The patient benefits
Having discussed the key M&E aspects, I asked Emma Storey to reiterate some of the biggest benefits consolidating the region’s Pathology services on a single site would bring to patients. She said: “First and foremost, we should receive samples much faster, instead of them potentially reaching the wrong location and having to be transferred. In turn, we will be able to achieve faster resulting. Our new equipment will process samples faster, and we will then be able to put the results onto a single laboratory information management system – so they can be viewed by all the clinicians who need to see them straight away, rather than potentially being delayed, for instance in the post.”
The Centre for Laboratory Medicine had an official opening on 26 September last year, where attendees included the Trust’s Chair, Dame Linda Pollard, its CEO, Phil Wood, West Yorkshire Mayor, Tracy Brabin, and Minister of State at the Department of Health and Social Care, Will Quince.
“Involving staff in the building’s design and planning was one of our priorities from the outset,” Emma Storey explained. “Pathology laboratory staff have helped drive the design, participating in all the Design meetings, and have been involved in all the major design decisions. We have also liaised extensively with the Trust’s Estates team – a prime stakeholder, which has provided some invaluable advice and guidance.”
Andy Munro added: “One of the Estates team’s key roles has been to ensure that the M&E services within the new pathology facility don’t impact on the infrastructure of the existing hospital. The team is also fully aware of the equipment which will be going into the building, so they can maintain it efficiently following handover.” The Trust’s Estates team will be responsible for the general upkeep and maintenance of the new laboratory building, while Siemens Healthineers’ managed services contract will see it maintain and service specialist automated equipment
‘24/7 operation’ for some parts of the building
“Parts of the Centre for Laboratory Medicine, such as the ground floor automation area, will operate ‘24/7’, and – in addition to its fully programmable access control system – the building will be well lit externally and monitored via CCTV,” Andy Munro explained. This is an Axis IP CCTV system that harnesses a Synectics front-end video management system platform which allows for a PSN 4 Enterprise Class storage device, along with Synergy camera licences for all cameras. ‘Fast-acting’ IG541 inert gas fire suppression systems are installed within the HV, LV, switchrooms, and ICT rooms, as a key fire safety measure.
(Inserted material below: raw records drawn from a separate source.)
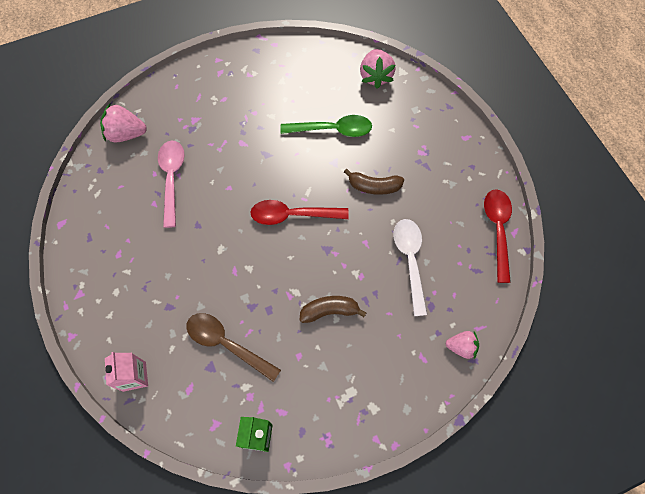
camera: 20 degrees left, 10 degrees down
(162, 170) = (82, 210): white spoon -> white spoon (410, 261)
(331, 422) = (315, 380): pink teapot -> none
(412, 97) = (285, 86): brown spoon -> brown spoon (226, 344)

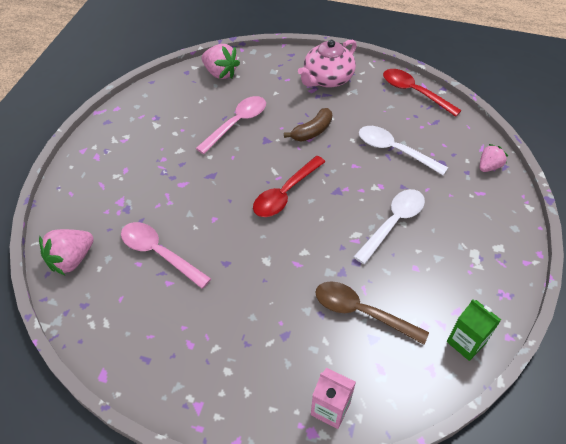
camera: 50 degrees left, 15 degrees down
(226, 344) = (361, 312): brown spoon -> brown spoon turned 45 degrees clockwise
(329, 311) = (393, 223): brown banana -> white spoon
(332, 130) = (237, 123): green spoon -> pink spoon
(446, 153) = (327, 79): none -> pink teapot

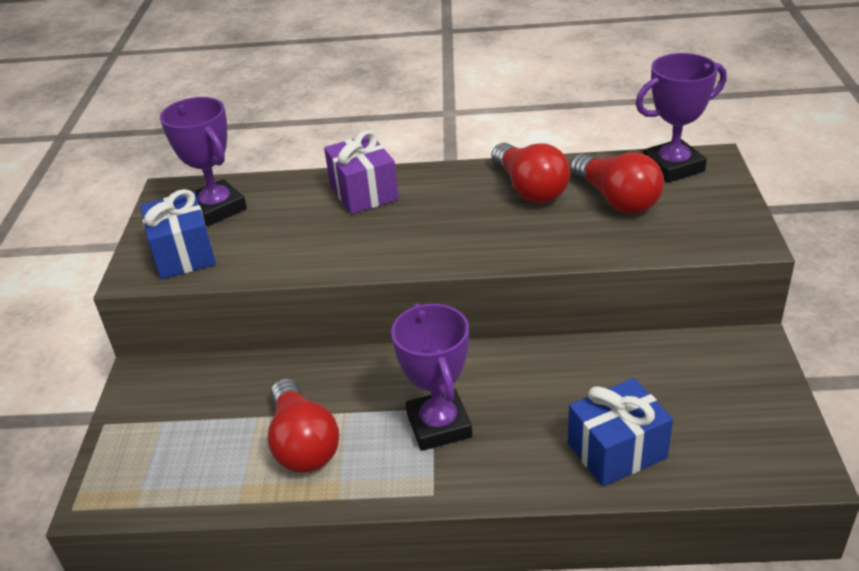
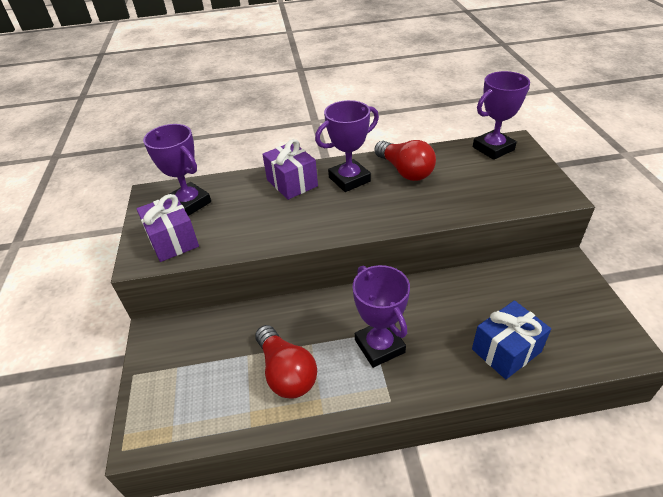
camera: 10 degrees left, 5 degrees up
(183, 254) = (173, 240): blue gift -> purple gift
(446, 194) = (349, 179): none -> purple trophy
(616, 199) = (465, 174): red light bulb -> none

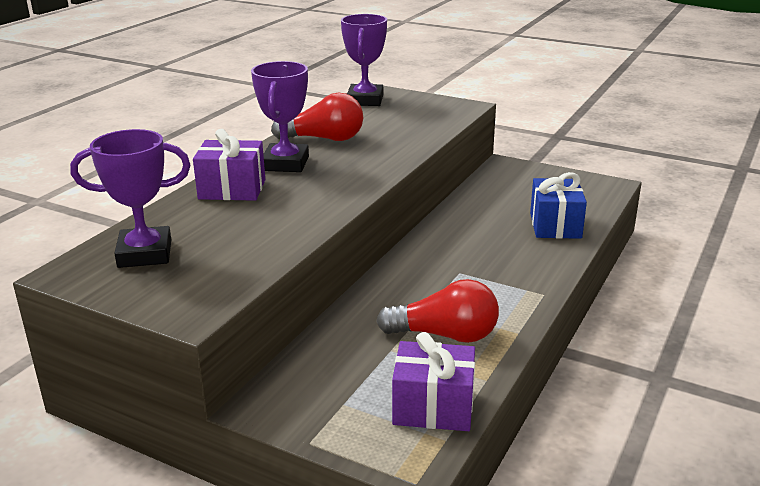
camera: 55 degrees left, 15 degrees down
(173, 240) = (197, 283): purple gift -> purple gift (433, 407)
(379, 346) = (478, 275): purple trophy -> none

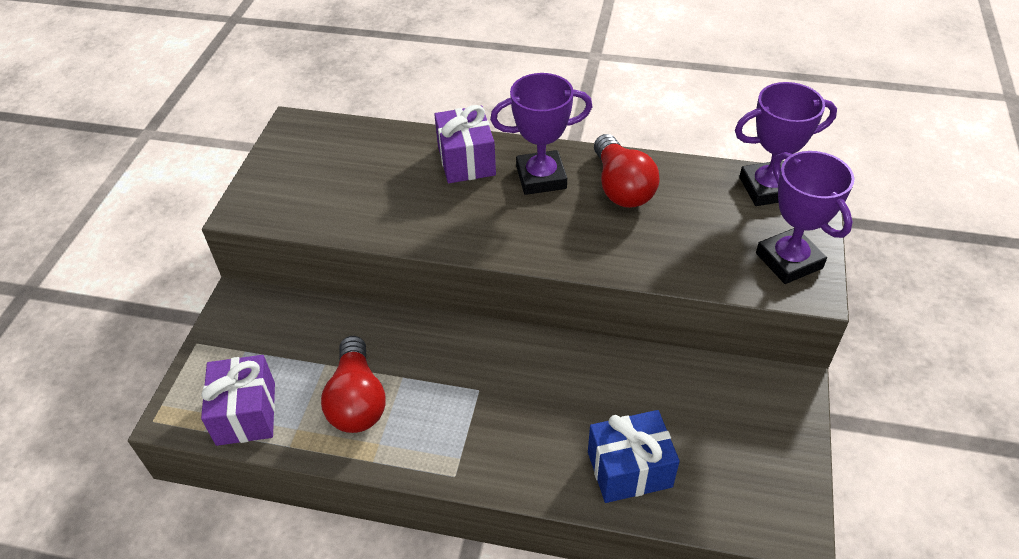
camera: 75 degrees right, 20 degrees up
(145, 254) = (330, 152): purple trophy -> purple trophy (789, 260)

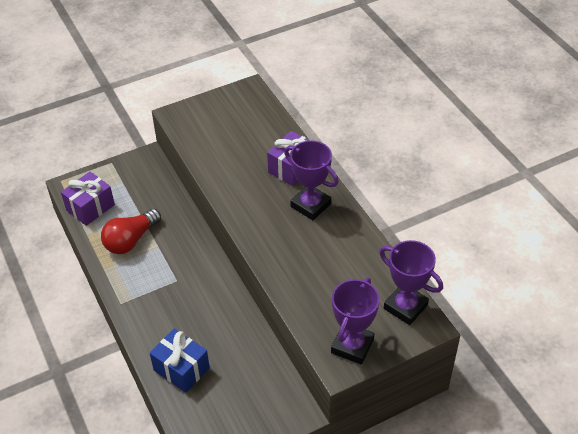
camera: 50 degrees right, 0 degrees up
(621, 187) = (338, 242): red light bulb -> none

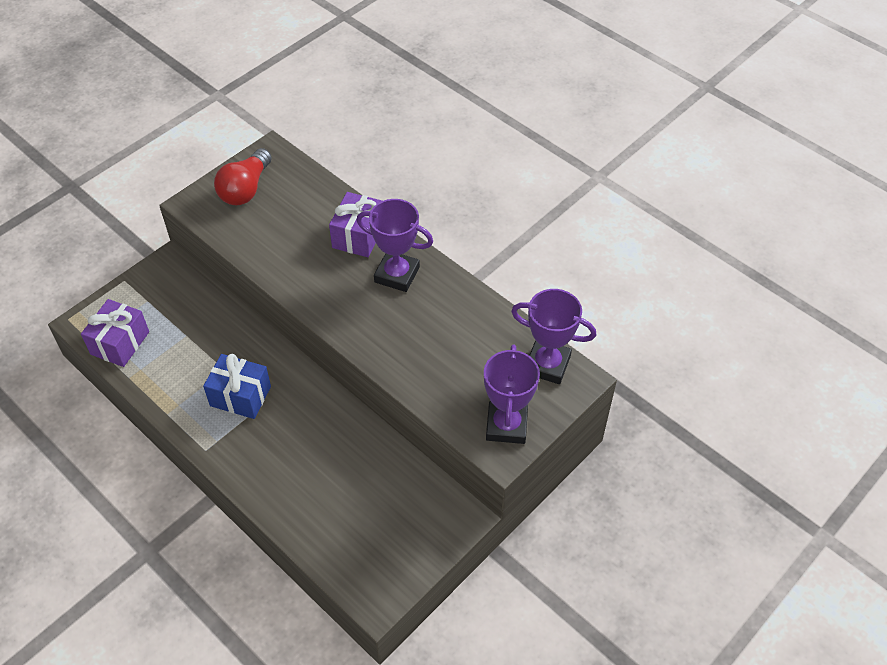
camera: 20 degrees left, 5 degrees up
(131, 240) = (187, 370): red light bulb -> red light bulb (245, 189)
(181, 369) = (309, 507): blue gift -> blue gift (240, 396)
Emma Storey added, as our discussions closed: “The new pathology building will also play a significant part in training students at the University of Leeds keen to work in the field. Hopefully the fantastic working environment, and the level of automation, will make the Centre a place pathology professionals will really want to come and work in. The build quality is exemplary – a credit to BAM, its supply chain, and sub-contractors, while the excellent working relationships between all parties throughout have played a big part in the building being completed in rapid time to such a high standard. I am really looking forward to Pathology staff moving in, and to the difference the new working environment and technology will make to the speed, efficiency, and quality of Pathology services across the region. The biggest beneficiaries – quite rightly – should be the patients that we and the region’s other acute Trusts serve.”